Statue of Liberty?

Elijah Robinson, Secretary

Give me your poor, your tired, your huddled masses yearning to breathe free…—These words are etched on the Statue of Liberty on Ellis Island, long thought to be a landmark of our immigrant wave in the late 1800’s & early 1900s. The story is more complicated than that, by design.
The architect of this statue was a French sculptor named Frédéric Auguste Bartholdi. It was sent to the U.S. as a gift for their centennial of independence, which France played an integral role in.
When deciding how to best represent American freedom, Enlightenment principles and liberty, Barthholdi and his team went through a variety of symbolic gestures, such as the Pileus, a hat given to emancipated slaves in ancient Rome. However, Jefferson Davis, the Secretary of War at the time, and later President of the Confederate States of America, argued against it. As it could be seen as an abolitionist symbol.
After 1865, the Civil War was over, the Union won, and the slaves were freed. As a result, one of the finishing touches of this statue were broken shackles on the feet of Lady Liberty, symbolizing the end of slavery in America. And the end of oppression around the world. The shackle and chain at the right foot disappear into the dress, only to appear again in front of her left foot.

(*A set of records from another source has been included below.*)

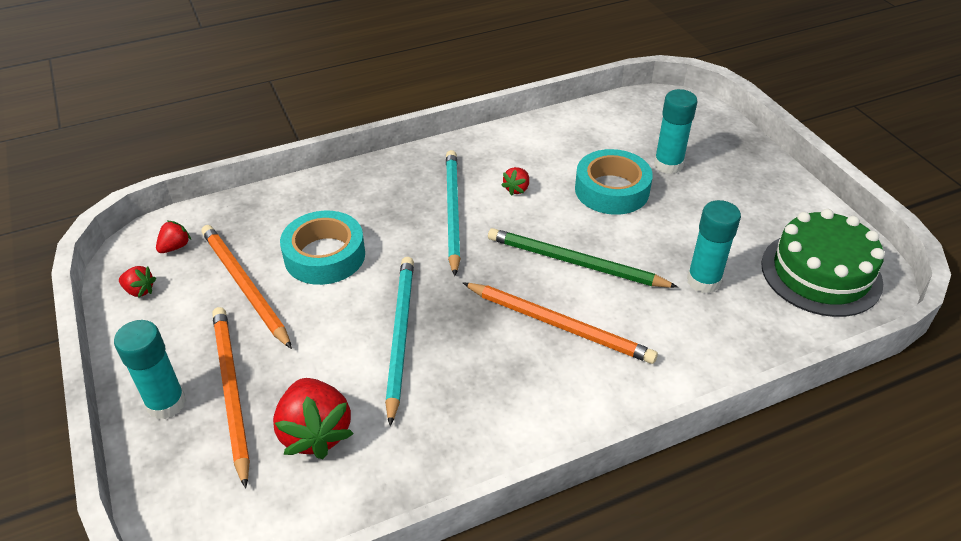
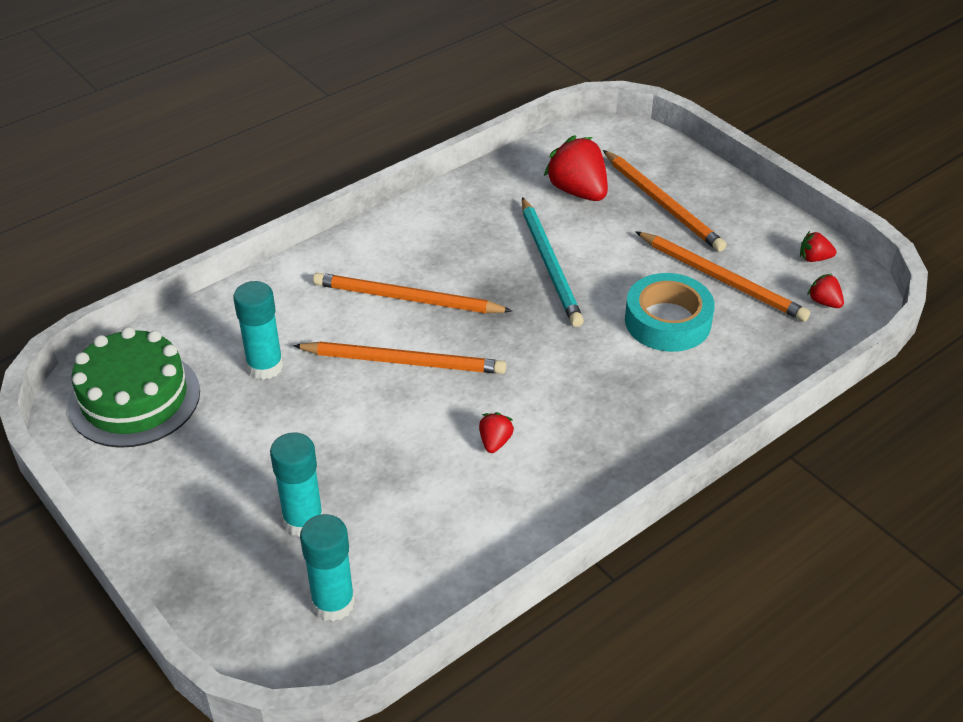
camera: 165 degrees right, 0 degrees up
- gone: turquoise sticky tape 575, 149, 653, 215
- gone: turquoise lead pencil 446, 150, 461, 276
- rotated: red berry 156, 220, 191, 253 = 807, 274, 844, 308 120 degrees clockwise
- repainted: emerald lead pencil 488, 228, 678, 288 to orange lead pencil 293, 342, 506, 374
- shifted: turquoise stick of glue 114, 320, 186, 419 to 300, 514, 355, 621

When it was completed on October 28, 1886, the Black press were aggrieved. They felt the ideas this monument represented did not apply to African-Americans during this time. This belief comes roughly ten years after the end of the botched Reconstruction period, and 20 years after the creation of Black codes, and the founding of the Ku Klux Klan. Needless to say, they were correct in their assumption.

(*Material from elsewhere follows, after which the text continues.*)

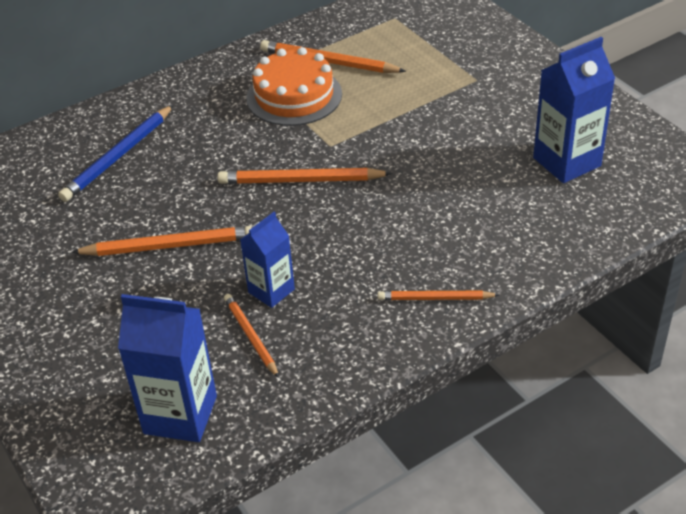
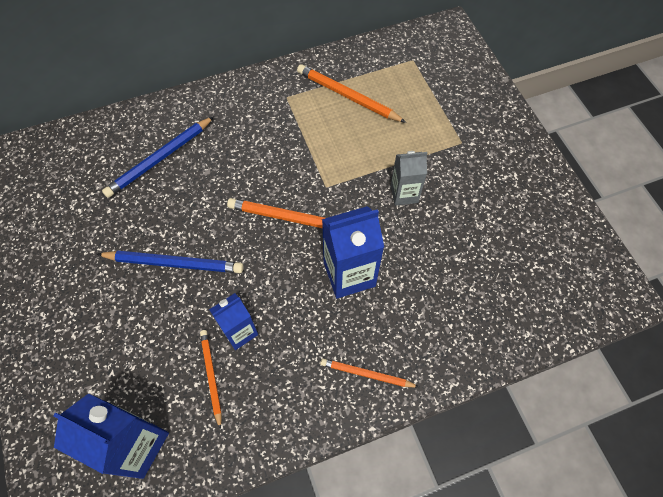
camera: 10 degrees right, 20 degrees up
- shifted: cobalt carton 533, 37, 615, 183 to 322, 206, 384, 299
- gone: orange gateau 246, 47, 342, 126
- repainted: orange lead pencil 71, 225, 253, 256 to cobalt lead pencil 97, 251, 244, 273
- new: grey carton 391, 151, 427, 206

Today, it is a symbol for the immigration period that took place during the late 1800s to early 1900s. Millions of immigrants from Europe passed by this statue hoping to benefit from the opportunity this monument represented for them.
Many people forget that fundamental piece of the statue that brings it all together. The chain that remains on the pedestal represents hope, as well as the reality that it is after all a symbol that is not indicative of the real status for millions of people in this country.